Worse, this agreement contained an at-will disclaimer. Again, an at-will disclaimer is common in the American workplace, but here it contradicted the “just cause” discharge clause that the union had bargained for in its collective bargaining agreement with the company.

The D.C. Circuit had no difficulty upholding the NLRB’s decision against the company.

Furthermore, the Court affirmed the Board’s holding that the non-solicits were themselves violative of NLRA rights (under section 7 of the NLRA). (Section 7 rights apply even to employees who are not represented by a union.) Under section 7, employees have the right to engage in protected concerted activity to further their wages, hours and working conditions. Doing so through a union is just one way they may exercise this right. Another is to solicit support from a company’s customers by way of a customer boycott. Here the customer non-solicit prohibited employees from “directly or indirectly” soliciting customers “to terminate or otherwise alter his, her or its relationship with the Company.” This aspect of the Court’s ruling appears highly controversial. It remains to be seen if other courts will interpret section 7 so broadly as to bar a customer non-solicit like this.

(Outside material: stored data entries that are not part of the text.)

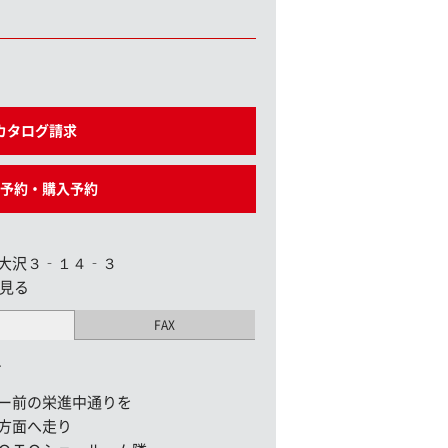
カタログ請求
予約・購入予約
大沢３‐１４‐３
見る
FAX
1
ー前の栄進中通りを
方面へ走り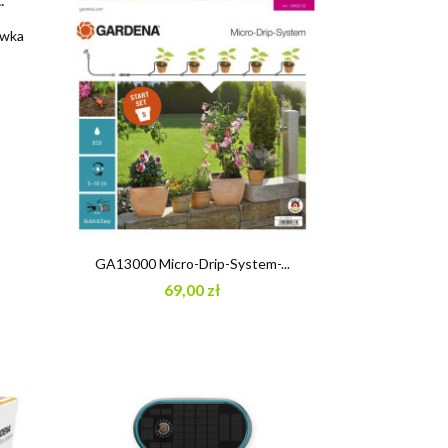
ewka

Szybki podgląd
GA13000 Micro-Drip-System-...
69,00 zł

The case was Minteq International, Inc. v. NLRB, case no. 16-1276 (D.C. Cir. 4/28/17).

NLRB overruled by D.C. Circuit

The D.C. Circuit overruled the NLRB in a case involving a broad range of issues, including Weingarten rights, retaliation, surveillance and coercion.

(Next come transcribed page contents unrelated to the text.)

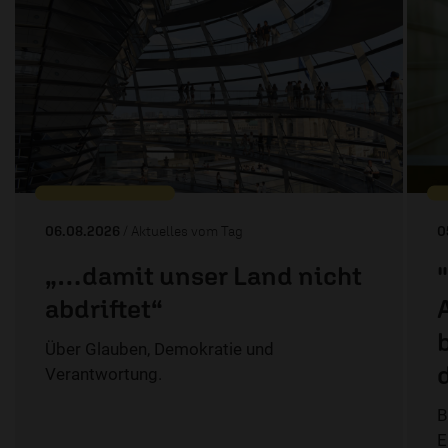
06.08.2026
/ Aktuelles vom Tag
0
„…damit unser Land nicht
abdriftet“
Über Glauben, Demokratie und
Verantwortung.
B
E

The court’s analysis began with the Weingarten issue. Weingarten is a case that held a union-represented employee may demand a representative be present at any interview where the employee anticipates discipline may follow. Weingarten allows an employer three options in response to such a demand: (1) grant the request and permit the representative to be present then hold the interview, (2) cease the interview or (3) permit the employee to choose between ceasing the interview or proceeding without a representative. The third option allows an employee to choose to continue the interview if he thinks that what he has to say will be helpful to himself, or to waive the interview entirely and thereby allow the employer to make decisions without the benefit of his information. In this case, when the employee requested a Weingarten representative, the employer attempted to find the representative, even asking HR for help finding the rep. When they could not find the representative, they gave the employee the third option, and he chose not to be interviewed. In this case, the D.C. Circuit held the company met its Weingarten obligations.

At that point, the company put the employee on paid leave pending investigation. The NLRB had held that doing so was retaliatory, but the D.C. Circuit — preserving for employers the important tool of being able to suspend pending investigation — reversed the Board, holding that doing so was not retaliation.

Thereafter, the employee dawdled in a work area before leaving. A supervisor observed him there and instructed him to leave. Here too the D.C. Circuit reversed the Board, holding that it was not an act of prohibited surveillance, but was rather a “routine” observation.

As the employee was told to leave, he was told to stop his discussion with a co-worker – a discussion that centered on the employee’s criticism of management. The D.C. Circuit reversed the Board here as well, holding this was not coercion of protected speech or protected conduct. “As noted above, given the circumstances in this case, it was perfectly reasonable for the Company to instruct (the employee) to leave the workplace pending investigation of his alleged wrongdoing.”

The case illustrates the importance of understanding Weingarten in unionized workforces. The Weingarten issue became the foundation for all of the Court’s analysis. The case also illustrates, in all workplaces, unionized or not, the proper use of suspensions pending investigation.

The case was Bellagio v. NLRB, ____ F.3d ___ (4/25/17).